Final notes on “Mushroom at the End of the World” by Anna Tsing and meanderings on atomisation ~ privatisation in university.

“The edges of alientation is the latent commons.” Latent commons are not exclusively human homelands. They are mutualistic entanglements. Neither can they redeem us, they are the ‘here and now’. “The ruin glares… but luckily there is still companionship. We can still catch the scent of the latent commons…” Tsing again returns to the basics of ecology, those principles of interdependence and entanglement, with new language. She teaches unlearning of the popular ecology’s utopianism by making it clear that we live in the ‘here and now’, that the ruin is present. With this perspective we can also begin to notice the vibrancy of entangled life in its complexity. Nature is not a far away painting, but ever present.

Capitalism as translation: lifeworlds ~ lively production (local, cultural) ~ total commodification (alienation , disembedded from local connections) + centralized profit ~ commodity (connected to new lifeworlds, memories)

A commodity is only fully alienated for a temporary amount of time as it passes between lifeworlds.

Alienation is being “disembedded from local connections.” Tsing continues to discuss scholarship and it’s commodification, meaning we can bring this conceptual framework of alienation to our university experience.

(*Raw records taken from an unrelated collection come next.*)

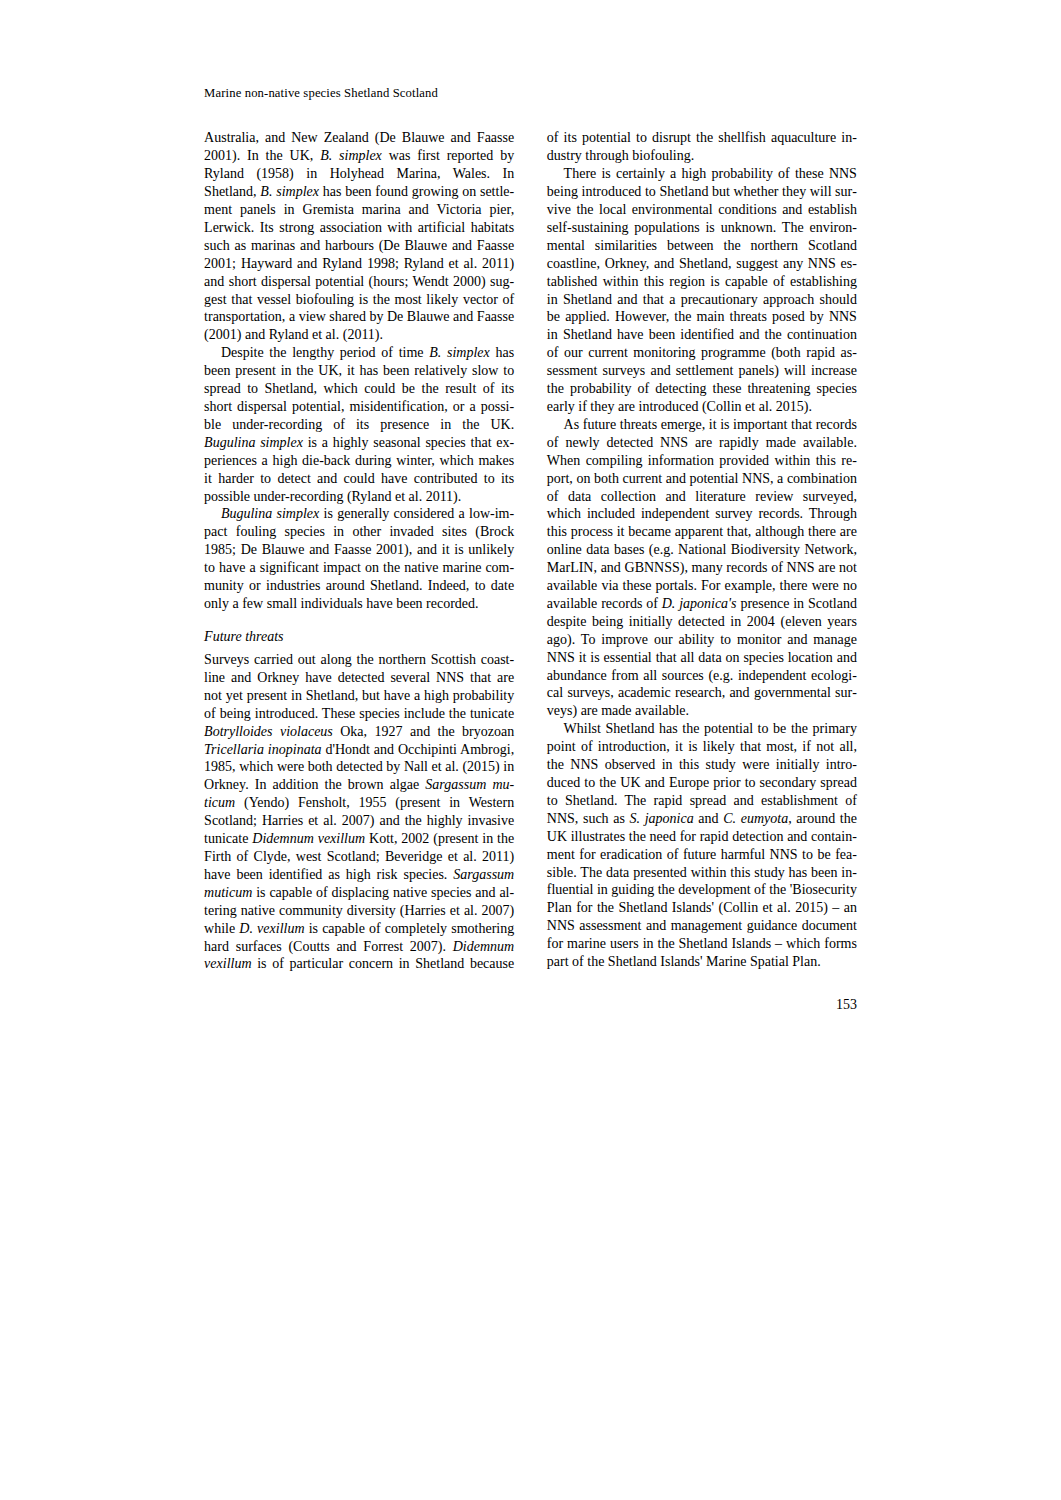Marine non-native species Shetland Scotland
Australia, and New Zealand (De Blauwe and Faasse 2001). In the UK, B. simplex was first reported by Ryland (1958) in Holyhead Marina, Wales. In Shetland, B. simplex has been found growing on settlement panels in Gremista marina and Victoria pier, Lerwick. Its strong association with artificial habitats such as marinas and harbours (De Blauwe and Faasse 2001; Hayward and Ryland 1998; Ryland et al. 2011) and short dispersal potential (hours; Wendt 2000) suggest that vessel biofouling is the most likely vector of transportation, a view shared by De Blauwe and Faasse (2001) and Ryland et al. (2011).
Despite the lengthy period of time B. simplex has been present in the UK, it has been relatively slow to spread to Shetland, which could be the result of its short dispersal potential, misidentification, or a possible under-recording of its presence in the UK. Bugulina simplex is a highly seasonal species that experiences a high die-back during winter, which makes it harder to detect and could have contributed to its possible under-recording (Ryland et al. 2011).
Bugulina simplex is generally considered a low-impact fouling species in other invaded sites (Brock 1985; De Blauwe and Faasse 2001), and it is unlikely to have a significant impact on the native marine community or industries around Shetland. Indeed, to date only a few small individuals have been recorded.
Future threats
Surveys carried out along the northern Scottish coastline and Orkney have detected several NNS that are not yet present in Shetland, but have a high probability of being introduced. These species include the tunicate Botrylloides violaceus Oka, 1927 and the bryozoan Tricellaria inopinata d'Hondt and Occhipinti Ambrogi, 1985, which were both detected by Nall et al. (2015) in Orkney. In addition the brown algae Sargassum muticum (Yendo) Fensholt, 1955 (present in Western Scotland; Harries et al. 2007) and the highly invasive tunicate Didemnum vexillum Kott, 2002 (present in the Firth of Clyde, west Scotland; Beveridge et al. 2011) have been identified as high risk species. Sargassum muticum is capable of displacing native species and altering native community diversity (Harries et al. 2007) while D. vexillum is capable of completely smothering hard surfaces (Coutts and Forrest 2007). Didemnum vexillum is of particular concern in Shetland because of its potential to disrupt the shellfish aquaculture industry through biofouling.
There is certainly a high probability of these NNS being introduced to Shetland but whether they will survive the local environmental conditions and establish self-sustaining populations is unknown. The environmental similarities between the northern Scotland coastline, Orkney, and Shetland, suggest any NNS established within this region is capable of establishing in Shetland and that a precautionary approach should be applied. However, the main threats posed by NNS in Shetland have been identified and the continuation of our current monitoring programme (both rapid assessment surveys and settlement panels) will increase the probability of detecting these threatening species early if they are introduced (Collin et al. 2015).
As future threats emerge, it is important that records of newly detected NNS are rapidly made available. When compiling information provided within this report, on both current and potential NNS, a combination of data collection and literature review surveyed, which included independent survey records. Through this process it became apparent that, although there are online data bases (e.g. National Biodiversity Network, MarLIN, and GBNNSS), many records of NNS are not available via these portals. For example, there were no available records of D. japonica's presence in Scotland despite being initially detected in 2004 (eleven years ago). To improve our ability to monitor and manage NNS it is essential that all data on species location and abundance from all sources (e.g. independent ecological surveys, academic research, and governmental surveys) are made available.
Whilst Shetland has the potential to be the primary point of introduction, it is likely that most, if not all, the NNS observed in this study were initially introduced to the UK and Europe prior to secondary spread to Shetland. The rapid spread and establishment of NNS, such as S. japonica and C. eumyota, around the UK illustrates the need for rapid detection and containment for eradication of future harmful NNS to be feasible. The data presented within this study has been influential in guiding the development of the 'Biosecurity Plan for the Shetland Islands' (Collin et al. 2015) – an NNS assessment and management guidance document for marine users in the Shetland Islands – which forms part of the Shetland Islands' Marine Spatial Plan.
153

The collaborative work is privatised: atomised. Scholarship transforms to an invididual process of personal timelines, projects, assessment critera and specialisation. Collective knowledge production (the latent commons) continues, being a primary goal of academia, but it’s process becomes slower and unceremonious. Lifeworlds are seperated and mediated by bureaucratic communication and administration. Connection is sparse as individuals less and less relate to one another’s practices and specialisations. Course work is independently lead. Humans scuttle off after class to return to a piling tower of virtual labour. As lifeworlds (humans) lose connection due to bureaucratic excess, unionising and solidarity become more difficult. Solidarity requires listening and understanding, qualities that vapourise in the age of uploading (virtualisation). Therefore bureaucratic excess and virtualisation become a tool of university management to build power.

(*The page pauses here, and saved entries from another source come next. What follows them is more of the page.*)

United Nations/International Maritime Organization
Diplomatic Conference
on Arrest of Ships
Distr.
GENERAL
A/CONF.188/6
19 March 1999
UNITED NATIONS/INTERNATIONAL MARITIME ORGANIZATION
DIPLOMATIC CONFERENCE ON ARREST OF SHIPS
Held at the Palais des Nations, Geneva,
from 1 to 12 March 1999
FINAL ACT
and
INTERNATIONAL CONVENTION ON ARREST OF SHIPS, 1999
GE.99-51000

The new radical act is connection and intimacy. A radical act in our university could look like collaboration outside of the curriculum. Physical interactions and communication can provide understanding across fire lines. Connection is radical because it arrives us to intimacy, which soothes the nervous system and slows down production. Connection does not mean we will necessarily transform the accelerating privatisation of our universities, but it means we could subvert this space of alienation for our own needs and benefit. Power dissipates when it loses our attention.